# Coffee Other Than Keurig



## Sandpiper (Oct 28, 2008)

I don't drink a lot of coffee. You'd think a Keurig would be for me. Had one for a while but then had problems with it so moved on. Before the Keurig I drank instant. Maybe I should go back to that?

After the Keurig I used a small Mr. Coffee brewer. It was OK. But recently thought about a Bodum French Press. Says use course ground coffee. Bought some coffee today at Starbucks that they ground while I was there. Got home. That's course ground?? Looked finer to me. I even when back later. Barista said Yes, it's course. I could continue to use Bodum. But when I take it apart to wash the "pot" and the screen, etc. more grounds end up in the sink than I would like. Don't want that much coffee grounds to be going down the drain. Tried rinsing pieces off over a mesh strainer. Still more than I'd like in the sink. (Again, course grind?) Is there a trick to cleaning a Bodum?

I do like getting counter space back without a coffee machine sitting out there. Back to instant? Now counter real estate taken up with new Oxo On toaster. _ I love it!_

*ETA:* Has anyone used a coffee dripper?


----------



## CegAbq (Mar 17, 2009)

I am out & about for the evening, but when I get home I'll send a link to what I've been using - I don't like Keurig


----------



## Sandpiper (Oct 28, 2008)

CegAbq said:


> I am out & about for the evening, but when I get home I'll send a link to what I've been using - I don't like Keurig


----------



## CegAbq (Mar 17, 2009)

This is the coffee maker I have been using for a year now:

I can use any coffee that I want. It's easy to clean. Contrary to some reviews, for me, the coffee is plenty hot upon completion of brewing. It's cheap. It has a very small footprint (I could even travel with it if I really wanted to). Gave one to my son's fiancee and she likes it as well.
FWIW


----------



## Sandpiper (Oct 28, 2008)

Thanks. Definitely a consideration. One of these is going to be delivered tomorrow



Hope I can make a good cuppa with it. Found a "how to" Youtube. A little more to it than simply pouring hot water into the ceramic cone with filter and grounds in it. I do like the counter space I've gained without a coffee machine.


----------



## Jane917 (Dec 29, 2009)

Our pot of coffee made everyday is made in a Techniworm drip coffee maker. We think it is wonderful. However, when camping we use the French Press and love it too. If I were making coffee only for myself I would use the French Press daily. Yes, it is a bit messy to clean, but well worth it. We also have a few pour-overs like the one you purchased. They are handy when you want just one cup of coffee. If you really want a treat, try the aero-press. You will have to google it and watch a few videos. It has quite the following. I have an old one stuck away.


----------



## CegAbq (Mar 17, 2009)

I've also used one of these which I really liked, but the Hamilton Beach was more convenient (Amazon won't give me an image link)

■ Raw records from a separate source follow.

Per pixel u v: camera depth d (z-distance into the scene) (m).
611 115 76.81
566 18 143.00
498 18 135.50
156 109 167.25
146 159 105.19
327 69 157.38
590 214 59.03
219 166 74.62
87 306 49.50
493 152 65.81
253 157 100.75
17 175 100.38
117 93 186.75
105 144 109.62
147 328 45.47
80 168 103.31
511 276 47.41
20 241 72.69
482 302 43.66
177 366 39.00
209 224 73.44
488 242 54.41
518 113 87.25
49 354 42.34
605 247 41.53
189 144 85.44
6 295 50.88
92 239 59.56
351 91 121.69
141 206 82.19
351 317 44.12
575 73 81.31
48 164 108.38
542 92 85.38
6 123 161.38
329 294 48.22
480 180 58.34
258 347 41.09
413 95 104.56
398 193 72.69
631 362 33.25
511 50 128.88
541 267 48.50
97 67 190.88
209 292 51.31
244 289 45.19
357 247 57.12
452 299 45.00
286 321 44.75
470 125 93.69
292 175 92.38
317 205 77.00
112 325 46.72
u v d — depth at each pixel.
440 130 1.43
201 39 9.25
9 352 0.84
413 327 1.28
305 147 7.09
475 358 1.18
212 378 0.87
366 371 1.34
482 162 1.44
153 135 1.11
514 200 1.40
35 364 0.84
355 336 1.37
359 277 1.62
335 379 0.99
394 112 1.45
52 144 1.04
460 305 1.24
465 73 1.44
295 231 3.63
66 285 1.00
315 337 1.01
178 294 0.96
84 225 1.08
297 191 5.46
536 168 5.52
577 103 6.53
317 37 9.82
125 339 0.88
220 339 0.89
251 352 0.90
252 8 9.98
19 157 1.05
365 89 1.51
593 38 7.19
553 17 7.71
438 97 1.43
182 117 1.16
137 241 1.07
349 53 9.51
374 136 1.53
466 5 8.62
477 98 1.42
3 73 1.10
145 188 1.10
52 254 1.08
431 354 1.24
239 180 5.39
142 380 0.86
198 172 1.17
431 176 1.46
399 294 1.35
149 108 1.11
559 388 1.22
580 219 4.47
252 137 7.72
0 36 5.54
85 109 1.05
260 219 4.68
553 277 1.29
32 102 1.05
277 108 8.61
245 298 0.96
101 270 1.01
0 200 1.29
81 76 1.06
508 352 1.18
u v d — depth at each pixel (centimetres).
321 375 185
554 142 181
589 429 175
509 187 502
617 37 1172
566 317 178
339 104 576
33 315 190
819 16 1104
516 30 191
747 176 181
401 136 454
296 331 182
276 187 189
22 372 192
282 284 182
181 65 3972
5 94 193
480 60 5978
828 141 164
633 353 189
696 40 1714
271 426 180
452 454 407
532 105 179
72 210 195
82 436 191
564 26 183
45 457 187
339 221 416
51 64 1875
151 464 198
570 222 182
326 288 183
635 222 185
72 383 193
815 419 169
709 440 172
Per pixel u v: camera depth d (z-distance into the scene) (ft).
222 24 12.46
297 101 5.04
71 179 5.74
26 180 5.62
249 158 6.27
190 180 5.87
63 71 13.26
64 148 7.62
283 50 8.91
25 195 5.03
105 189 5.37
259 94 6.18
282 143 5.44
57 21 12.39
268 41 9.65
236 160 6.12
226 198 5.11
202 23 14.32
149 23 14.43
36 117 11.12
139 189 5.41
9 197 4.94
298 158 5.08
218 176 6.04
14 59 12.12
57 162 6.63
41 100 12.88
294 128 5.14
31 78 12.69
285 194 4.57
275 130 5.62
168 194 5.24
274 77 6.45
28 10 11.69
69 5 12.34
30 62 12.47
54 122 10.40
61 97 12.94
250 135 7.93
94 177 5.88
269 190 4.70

http://smile.amazon.com/gp/product/B004TS827C?psc=1&redirect=true&ref_=oh_aui_search_detailpage


----------



## Jane917 (Dec 29, 2009)

Here is the Amazon Aeropress link. Just be sure to put the chamber on the cup before you press. Don't ask me how I know this.


----------



## NapCat (retired) (Jan 17, 2011)

CONA Vac-Pot for a truly fine cup of coffee...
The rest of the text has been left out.